___ Supplied data
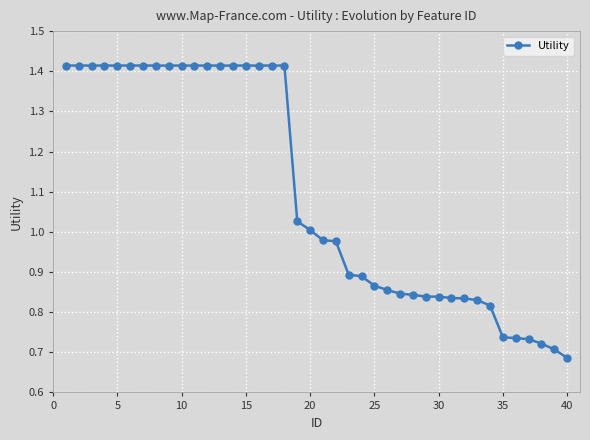

What is the average value?

1.1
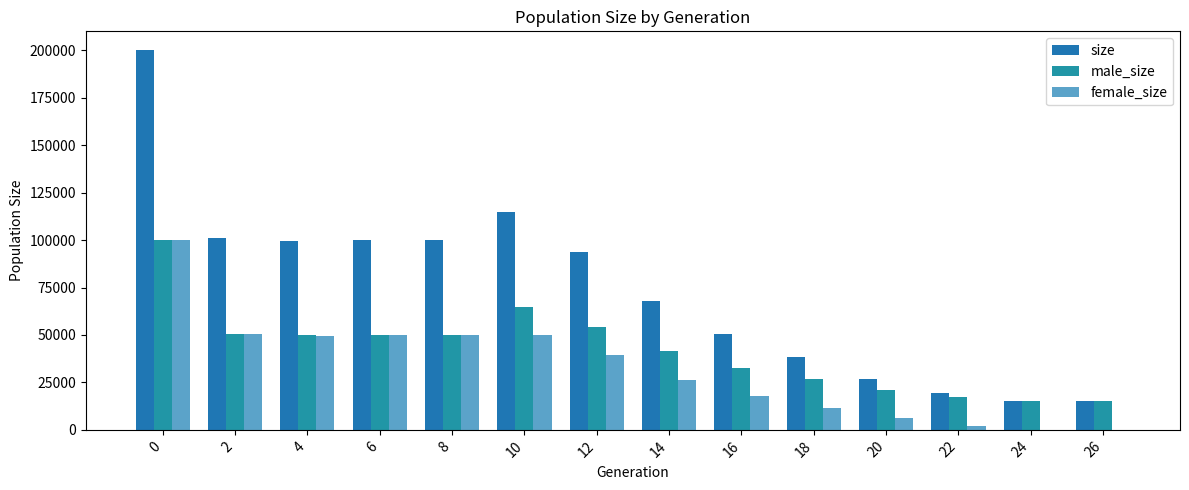

The size series shows 100001 at 8. True or false?

True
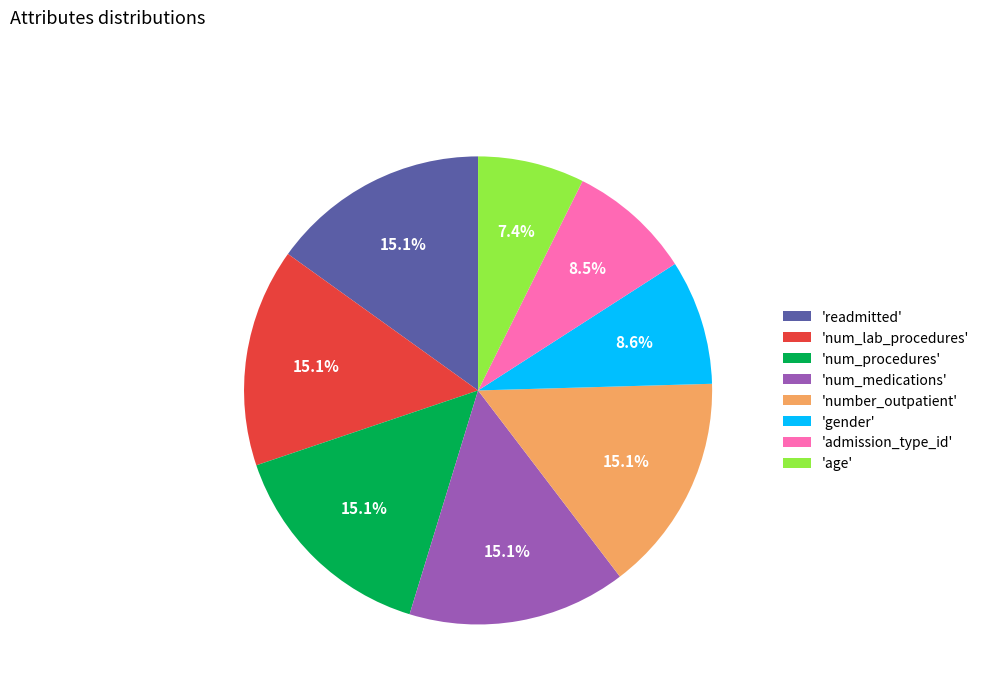

Does 'num_procedures' represent more than half of the total?

No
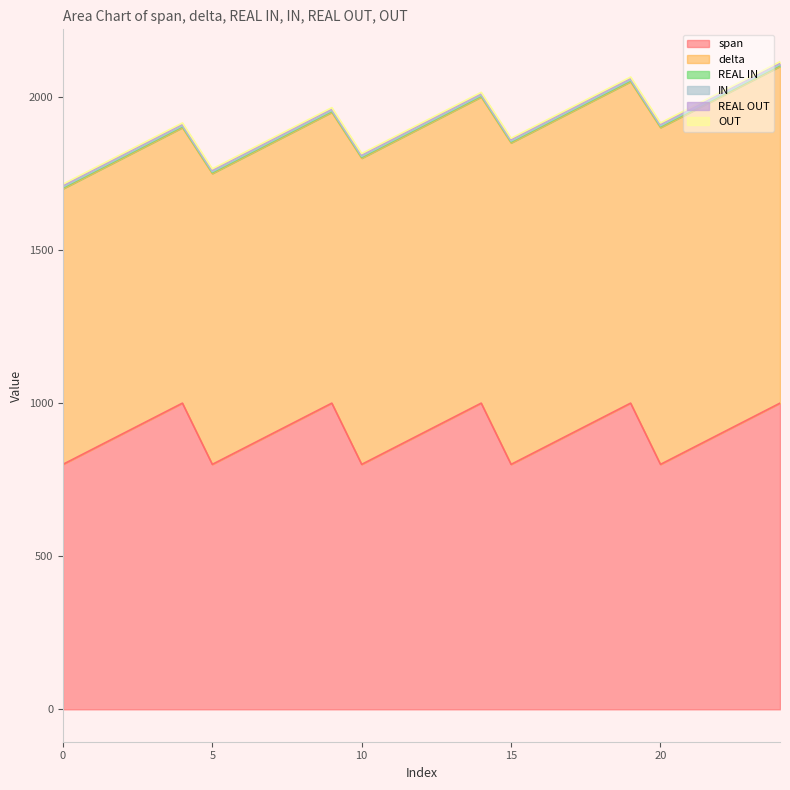

Read the OUT value at 20.

4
______
Description of the task - Copy the items above word for word, but leave the pictures out of your answer.

Exercise output -
What is the average value?

1.1

The size series shows 100001 at 8. True or false?

True

Does 'num_procedures' represent more than half of the total?

No

Read the OUT value at 20.

4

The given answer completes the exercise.